● RECORDS
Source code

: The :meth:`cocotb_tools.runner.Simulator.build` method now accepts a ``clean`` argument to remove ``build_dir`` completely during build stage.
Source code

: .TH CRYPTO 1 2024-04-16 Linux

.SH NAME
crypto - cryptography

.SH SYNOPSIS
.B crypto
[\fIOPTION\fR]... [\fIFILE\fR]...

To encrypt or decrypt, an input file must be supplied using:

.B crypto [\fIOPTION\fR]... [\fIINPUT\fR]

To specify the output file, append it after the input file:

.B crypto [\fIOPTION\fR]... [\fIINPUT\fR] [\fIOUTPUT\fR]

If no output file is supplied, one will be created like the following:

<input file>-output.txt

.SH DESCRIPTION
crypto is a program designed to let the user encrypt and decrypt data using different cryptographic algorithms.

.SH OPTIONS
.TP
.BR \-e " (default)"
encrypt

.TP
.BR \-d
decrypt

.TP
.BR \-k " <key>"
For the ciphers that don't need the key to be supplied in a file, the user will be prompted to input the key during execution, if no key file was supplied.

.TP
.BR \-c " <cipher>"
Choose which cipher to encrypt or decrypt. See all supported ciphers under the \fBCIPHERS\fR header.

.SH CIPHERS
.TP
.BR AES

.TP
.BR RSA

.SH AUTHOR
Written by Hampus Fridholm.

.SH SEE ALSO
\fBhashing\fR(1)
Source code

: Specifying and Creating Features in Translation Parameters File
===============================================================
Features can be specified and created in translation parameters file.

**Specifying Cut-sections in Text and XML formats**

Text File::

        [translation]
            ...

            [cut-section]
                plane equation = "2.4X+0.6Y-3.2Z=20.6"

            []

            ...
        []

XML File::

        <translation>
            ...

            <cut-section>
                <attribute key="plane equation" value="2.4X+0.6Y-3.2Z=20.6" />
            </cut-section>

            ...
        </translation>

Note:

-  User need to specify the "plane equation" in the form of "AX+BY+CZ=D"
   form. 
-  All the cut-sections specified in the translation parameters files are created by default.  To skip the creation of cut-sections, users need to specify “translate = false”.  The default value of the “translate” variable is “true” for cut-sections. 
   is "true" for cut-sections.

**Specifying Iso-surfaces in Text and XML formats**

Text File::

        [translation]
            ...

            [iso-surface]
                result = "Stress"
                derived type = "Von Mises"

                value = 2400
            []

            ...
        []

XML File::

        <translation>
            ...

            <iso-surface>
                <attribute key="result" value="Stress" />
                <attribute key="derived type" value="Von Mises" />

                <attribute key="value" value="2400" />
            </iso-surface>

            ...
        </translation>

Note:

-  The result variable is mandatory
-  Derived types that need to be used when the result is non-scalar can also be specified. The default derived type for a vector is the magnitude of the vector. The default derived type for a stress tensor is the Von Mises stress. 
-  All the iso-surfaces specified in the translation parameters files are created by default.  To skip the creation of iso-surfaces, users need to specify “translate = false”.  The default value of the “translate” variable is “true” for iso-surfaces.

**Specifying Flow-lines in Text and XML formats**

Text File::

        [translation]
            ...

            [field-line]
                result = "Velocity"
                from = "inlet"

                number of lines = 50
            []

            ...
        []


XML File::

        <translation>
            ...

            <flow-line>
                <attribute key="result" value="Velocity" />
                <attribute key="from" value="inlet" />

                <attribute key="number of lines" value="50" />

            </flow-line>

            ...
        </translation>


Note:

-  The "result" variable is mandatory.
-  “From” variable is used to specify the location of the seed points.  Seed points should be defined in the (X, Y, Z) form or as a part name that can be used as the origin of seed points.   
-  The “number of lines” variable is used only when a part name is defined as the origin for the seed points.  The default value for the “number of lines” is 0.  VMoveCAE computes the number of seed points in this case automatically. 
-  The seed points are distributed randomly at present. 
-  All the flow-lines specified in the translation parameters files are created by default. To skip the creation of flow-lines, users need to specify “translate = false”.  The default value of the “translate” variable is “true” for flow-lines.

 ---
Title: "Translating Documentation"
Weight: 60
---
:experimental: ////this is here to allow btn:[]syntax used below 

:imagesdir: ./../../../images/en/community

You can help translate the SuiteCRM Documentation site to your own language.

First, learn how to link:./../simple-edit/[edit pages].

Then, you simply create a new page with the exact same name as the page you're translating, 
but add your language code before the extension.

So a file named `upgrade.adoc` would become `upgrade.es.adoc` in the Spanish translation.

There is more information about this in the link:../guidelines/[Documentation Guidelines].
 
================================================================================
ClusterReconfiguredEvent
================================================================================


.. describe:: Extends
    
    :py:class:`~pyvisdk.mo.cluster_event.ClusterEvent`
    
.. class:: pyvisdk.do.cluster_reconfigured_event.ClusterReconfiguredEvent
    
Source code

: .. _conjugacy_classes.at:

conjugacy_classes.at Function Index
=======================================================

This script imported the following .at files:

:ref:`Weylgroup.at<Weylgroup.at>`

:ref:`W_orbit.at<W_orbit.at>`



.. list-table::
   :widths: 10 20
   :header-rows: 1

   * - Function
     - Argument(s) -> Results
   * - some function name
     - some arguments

● TASK TO COMPLETE
The full set of entries should be copied out exactly as given.

● RESULT BELOW
Source code

: The :meth:`cocotb_tools.runner.Simulator.build` method now accepts a ``clean`` argument to remove ``build_dir`` completely during build stage.
Source code

: .TH CRYPTO 1 2024-04-16 Linux

.SH NAME
crypto - cryptography

.SH SYNOPSIS
.B crypto
[\fIOPTION\fR]... [\fIFILE\fR]...

To encrypt or decrypt, an input file must be supplied using:

.B crypto [\fIOPTION\fR]... [\fIINPUT\fR]

To specify the output file, append it after the input file:

.B crypto [\fIOPTION\fR]... [\fIINPUT\fR] [\fIOUTPUT\fR]

If no output file is supplied, one will be created like the following:

<input file>-output.txt

.SH DESCRIPTION
crypto is a program designed to let the user encrypt and decrypt data using different cryptographic algorithms.

.SH OPTIONS
.TP
.BR \-e " (default)"
encrypt

.TP
.BR \-d
decrypt

.TP
.BR \-k " <key>"
For the ciphers that don't need the key to be supplied in a file, the user will be prompted to input the key during execution, if no key file was supplied.

.TP
.BR \-c " <cipher>"
Choose which cipher to encrypt or decrypt. See all supported ciphers under the \fBCIPHERS\fR header.

.SH CIPHERS
.TP
.BR AES

.TP
.BR RSA

.SH AUTHOR
Written by Hampus Fridholm.

.SH SEE ALSO
\fBhashing\fR(1)
Source code

: Specifying and Creating Features in Translation Parameters File
===============================================================
Features can be specified and created in translation parameters file.

**Specifying Cut-sections in Text and XML formats**

Text File::

        [translation]
            ...

            [cut-section]
                plane equation = "2.4X+0.6Y-3.2Z=20.6"

            []

            ...
        []

XML File::

        <translation>
            ...

            <cut-section>
                <attribute key="plane equation" value="2.4X+0.6Y-3.2Z=20.6" />
            </cut-section>

            ...
        </translation>

Note:

-  User need to specify the "plane equation" in the form of "AX+BY+CZ=D"
   form. 
-  All the cut-sections specified in the translation parameters files are created by default.  To skip the creation of cut-sections, users need to specify “translate = false”.  The default value of the “translate” variable is “true” for cut-sections. 
   is "true" for cut-sections.

**Specifying Iso-surfaces in Text and XML formats**

Text File::

        [translation]
            ...

            [iso-surface]
                result = "Stress"
                derived type = "Von Mises"

                value = 2400
            []

            ...
        []

XML File::

        <translation>
            ...

            <iso-surface>
                <attribute key="result" value="Stress" />
                <attribute key="derived type" value="Von Mises" />

                <attribute key="value" value="2400" />
            </iso-surface>

            ...
        </translation>

Note:

-  The result variable is mandatory
-  Derived types that need to be used when the result is non-scalar can also be specified. The default derived type for a vector is the magnitude of the vector. The default derived type for a stress tensor is the Von Mises stress. 
-  All the iso-surfaces specified in the translation parameters files are created by default.  To skip the creation of iso-surfaces, users need to specify “translate = false”.  The default value of the “translate” variable is “true” for iso-surfaces.

**Specifying Flow-lines in Text and XML formats**

Text File::

        [translation]
            ...

            [field-line]
                result = "Velocity"
                from = "inlet"

                number of lines = 50
            []

            ...
        []


XML File::

        <translation>
            ...

            <flow-line>
                <attribute key="result" value="Velocity" />
                <attribute key="from" value="inlet" />

                <attribute key="number of lines" value="50" />

            </flow-line>

            ...
        </translation>


Note:

-  The "result" variable is mandatory.
-  “From” variable is used to specify the location of the seed points.  Seed points should be defined in the (X, Y, Z) form or as a part name that can be used as the origin of seed points.   
-  The “number of lines” variable is used only when a part name is defined as the origin for the seed points.  The default value for the “number of lines” is 0.  VMoveCAE computes the number of seed points in this case automatically. 
-  The seed points are distributed randomly at present. 
-  All the flow-lines specified in the translation parameters files are created by default. To skip the creation of flow-lines, users need to specify “translate = false”.  The default value of the “translate” variable is “true” for flow-lines.

 ---
Title: "Translating Documentation"
Weight: 60
---
:experimental: ////this is here to allow btn:[]syntax used below 

:imagesdir: ./../../../images/en/community

You can help translate the SuiteCRM Documentation site to your own language.

First, learn how to link:./../simple-edit/[edit pages].

Then, you simply create a new page with the exact same name as the page you're translating, 
but add your language code before the extension.

So a file named `upgrade.adoc` would become `upgrade.es.adoc` in the Spanish translation.

There is more information about this in the link:../guidelines/[Documentation Guidelines].
 
================================================================================
ClusterReconfiguredEvent
================================================================================


.. describe:: Extends
    
    :py:class:`~pyvisdk.mo.cluster_event.ClusterEvent`
    
.. class:: pyvisdk.do.cluster_reconfigured_event.ClusterReconfiguredEvent
    
Source code

: .. _conjugacy_classes.at:

conjugacy_classes.at Function Index
=======================================================

This script imported the following .at files:

:ref:`Weylgroup.at<Weylgroup.at>`

:ref:`W_orbit.at<W_orbit.at>`



.. list-table::
   :widths: 10 20
   :header-rows: 1

   * - Function
     - Argument(s) -> Results
   * - some function name
     - some arguments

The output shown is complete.